**What you should do**
Substitute "vertical axis" for "y-axis" everywhere in the lines below and give them again with nothing else changed. Leave out the pictures.

**Short-answer chart tasks**
Start of Block

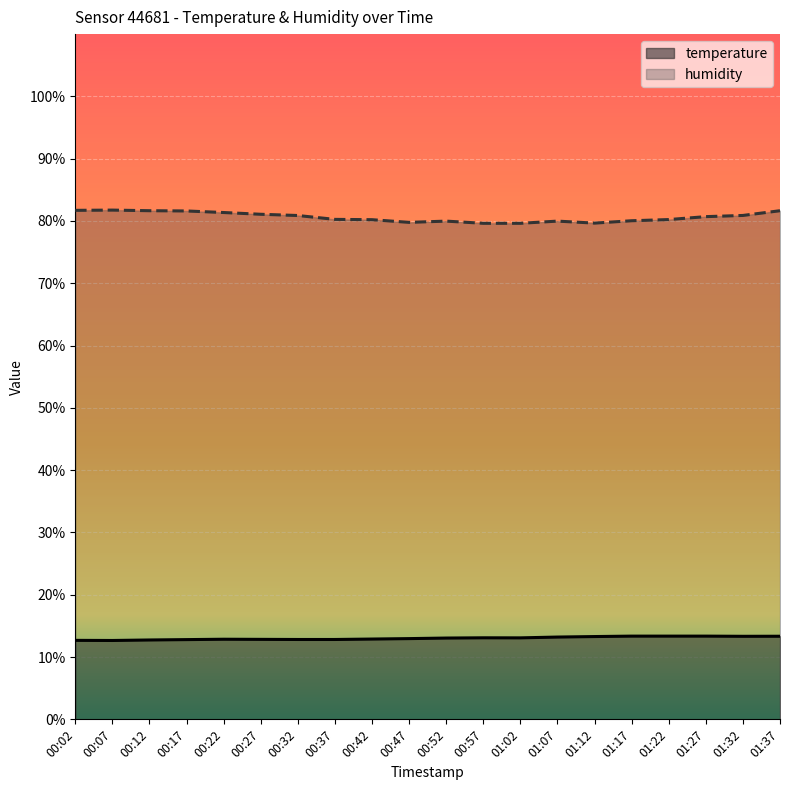

What is the value of the humidity point at the 6th from the left?

81.1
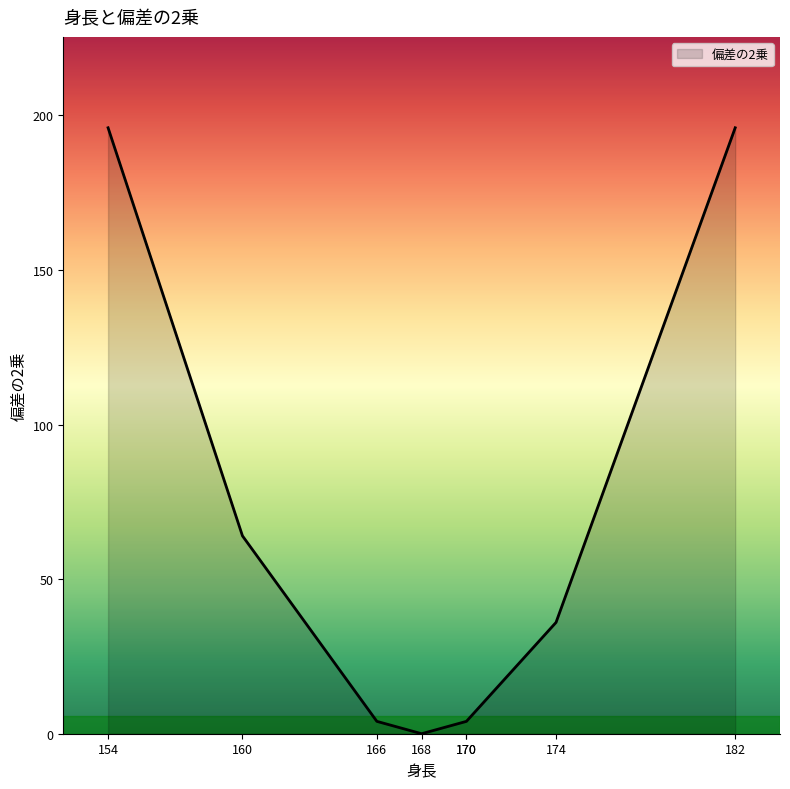

What is the ratio of the value at 160 to the value at 166?

16.0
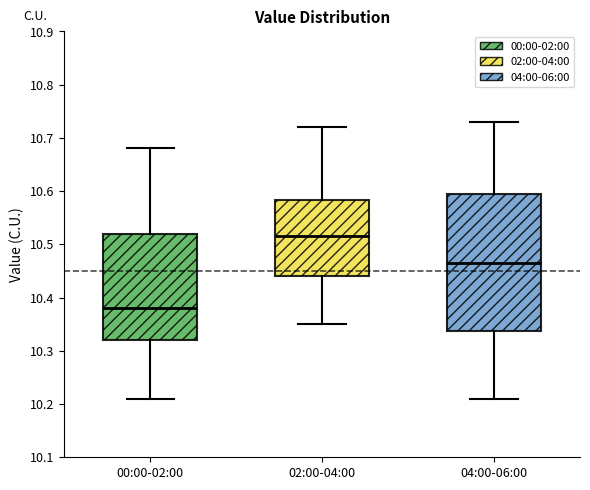

Reading left to right, read every box against the y-axis: the position of its median line, the range the box covers, and the ends of its whiskers. The values are not printed on the chart, so give them approximately, as read against the axis.

00:00-02:00: median 10.38, box 10.32 to 10.52, whiskers 10.21 to 10.68
02:00-04:00: median 10.52, box 10.44 to 10.58, whiskers 10.35 to 10.72
04:00-06:00: median 10.47, box 10.34 to 10.60, whiskers 10.21 to 10.73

End of Block

**Answer**
What is the value of the humidity point at the 6th from the left?

81.1

What is the ratio of the value at 160 to the value at 166?

16.0

Reading left to right, read every box against the vertical axis: the position of its median line, the range the box covers, and the ends of its whiskers. The values are not printed on the chart, so give them approximately, as read against the axis.

00:00-02:00: median 10.38, box 10.32 to 10.52, whiskers 10.21 to 10.68
02:00-04:00: median 10.52, box 10.44 to 10.58, whiskers 10.35 to 10.72
04:00-06:00: median 10.47, box 10.34 to 10.60, whiskers 10.21 to 10.73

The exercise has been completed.